What makes these findings particularly reliable is that multiple possible approaches to analyses had to be considered while working with the data, some of which were considered into extreme detail before selecting the optimal approach. As our measures were effective at eliciting biases on a scale to be expected based on existing research, and as there were relatively low correlations between individual biases (e.g., observing loss aversion in one participant is not necessarily a strong predictor of also observing any other specific bias), we conclude that there is no evidence from our sample to support that biases are directly associated with potentially harming optimal choices uniquely amongst low-income individuals.

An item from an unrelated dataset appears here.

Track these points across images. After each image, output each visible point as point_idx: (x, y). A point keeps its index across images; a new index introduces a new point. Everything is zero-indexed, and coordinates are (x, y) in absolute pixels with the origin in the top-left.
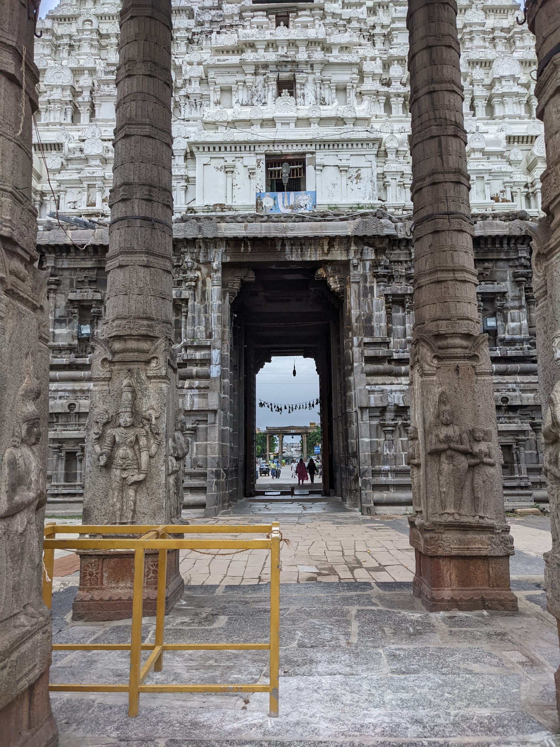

We sought to determine if individuals that had overcome low-income childhoods showed significantly different rates of cognitive biases from individuals that remained low-income as adults. We comprehensively reject our initial hypotheses and conclude that outcomes are not tied—at least not exclusively or potentially even meaningfully—to resistance to cognitive biases. Our research does not reject the notion that individual behavior and decision-making may directly relate to upward economic mobility. Instead, we narrowly conclude that biased decision-making does not alone explain a significant proportion of population-level economic inequality. Thus, any attempts to reduce economic inequality must involve both behavioral and structural aspects. Otherwise, similar decisions between disadvantaged individuals may not lead to similar outcomes. Where combined effectively, it will be possible to assess if genuine impact has been made on the financial well-being of individuals and populations.